Excerpt:
========

Generally, “for an argument to be cognizable on appeal, it must be the specific contention asserted as legal ground for the objection, exception, or motion below.” Steinhorst v. State, 412 So.2d 332, 338 (Fla. 1982). Sprouse seeks to avoid this general rule, arguing that under Neeley v. State, 883 So.2d 861 (Fla. 1st DCA 2004), his *789reliability argument below was sufficient. In Neeley, this Court explained that “[w]hen a party makes a hearsay objection, a trial court must consider all possible hearsay violations, exceptions, and exclusions.” Id. at 864 (citing Richardson v. State, 875 So.2d 673, 676 (Fla. 1st DCA 2004)). Thus, Sprouse argues, his reliability argument below was sufficient to preserve his unavailability argument here. Neeley does not reach that far.

========

Recorded information:
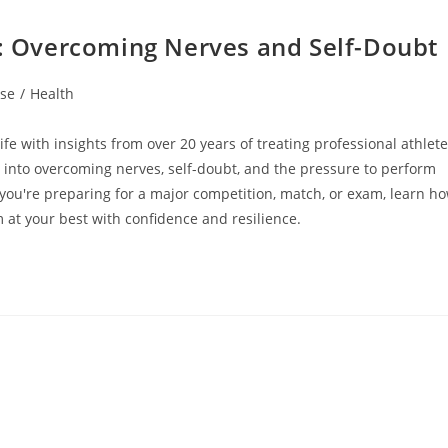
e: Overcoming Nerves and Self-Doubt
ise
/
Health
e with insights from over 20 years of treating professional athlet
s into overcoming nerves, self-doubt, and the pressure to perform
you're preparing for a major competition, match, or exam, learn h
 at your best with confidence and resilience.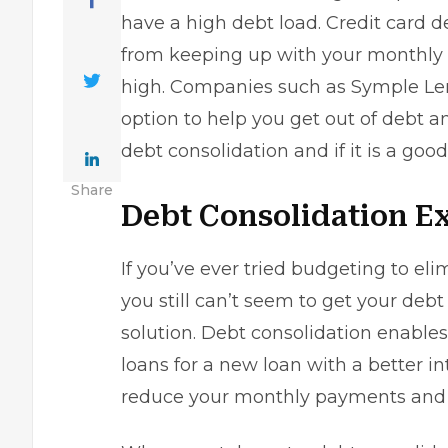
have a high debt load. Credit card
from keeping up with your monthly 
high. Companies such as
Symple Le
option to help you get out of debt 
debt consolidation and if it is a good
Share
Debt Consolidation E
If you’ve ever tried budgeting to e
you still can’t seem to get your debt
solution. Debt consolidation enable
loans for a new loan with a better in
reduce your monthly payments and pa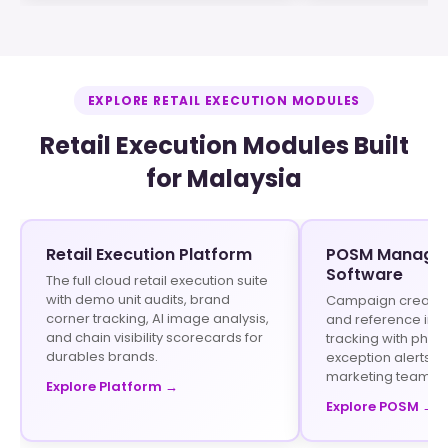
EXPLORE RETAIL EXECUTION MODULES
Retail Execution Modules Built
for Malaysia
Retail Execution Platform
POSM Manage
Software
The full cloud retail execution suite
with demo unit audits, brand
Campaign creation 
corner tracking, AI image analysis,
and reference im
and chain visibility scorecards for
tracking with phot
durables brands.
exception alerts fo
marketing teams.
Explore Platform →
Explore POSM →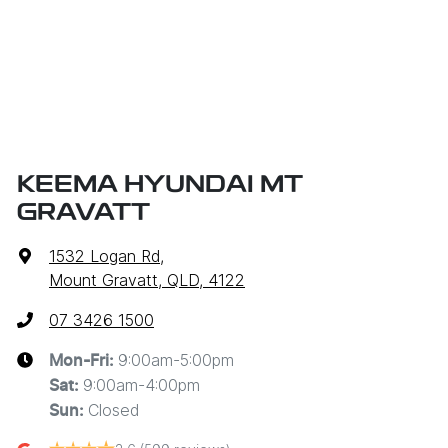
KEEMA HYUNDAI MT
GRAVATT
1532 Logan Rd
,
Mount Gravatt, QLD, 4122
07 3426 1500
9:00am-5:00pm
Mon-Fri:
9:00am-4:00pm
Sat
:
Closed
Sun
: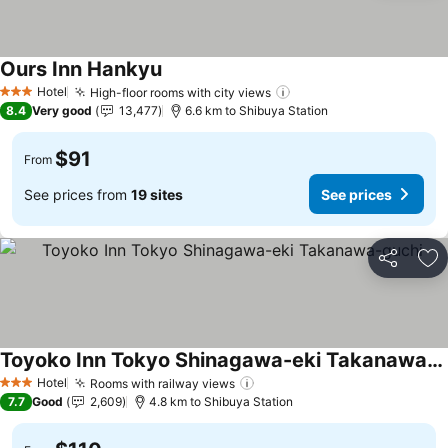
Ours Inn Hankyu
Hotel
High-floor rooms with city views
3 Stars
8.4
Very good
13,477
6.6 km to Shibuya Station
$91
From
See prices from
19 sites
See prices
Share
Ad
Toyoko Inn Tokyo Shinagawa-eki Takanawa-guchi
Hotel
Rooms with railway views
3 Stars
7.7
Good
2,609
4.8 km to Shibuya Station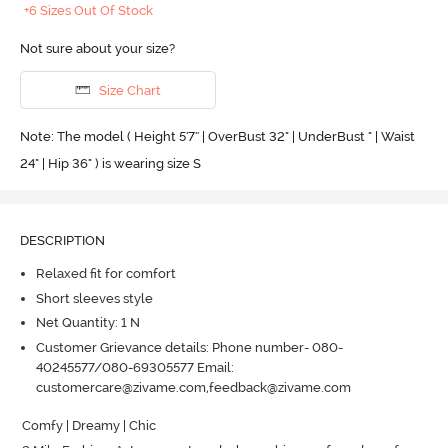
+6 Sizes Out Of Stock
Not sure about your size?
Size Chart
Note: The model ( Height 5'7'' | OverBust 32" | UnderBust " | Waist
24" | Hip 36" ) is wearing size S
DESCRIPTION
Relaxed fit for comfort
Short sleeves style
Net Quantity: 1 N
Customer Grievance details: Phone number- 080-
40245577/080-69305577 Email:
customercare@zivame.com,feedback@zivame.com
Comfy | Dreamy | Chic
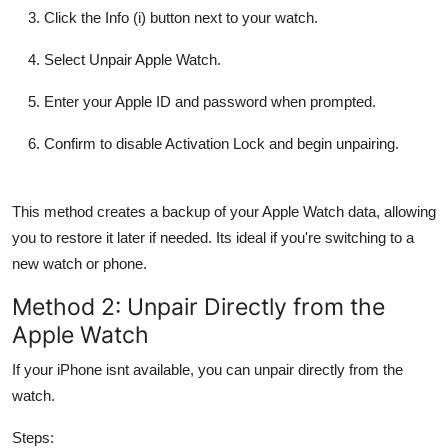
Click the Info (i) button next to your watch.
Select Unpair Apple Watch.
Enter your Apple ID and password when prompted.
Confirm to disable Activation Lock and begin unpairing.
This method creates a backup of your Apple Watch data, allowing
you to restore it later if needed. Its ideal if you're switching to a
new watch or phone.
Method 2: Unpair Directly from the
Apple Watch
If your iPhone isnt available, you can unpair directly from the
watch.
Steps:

========

Work to be completed: Name every court case that the excerpt on preserving arguments for appeal cites.

Answer box:
Steinhorst v. State
Neeley v. State
Richardson v. State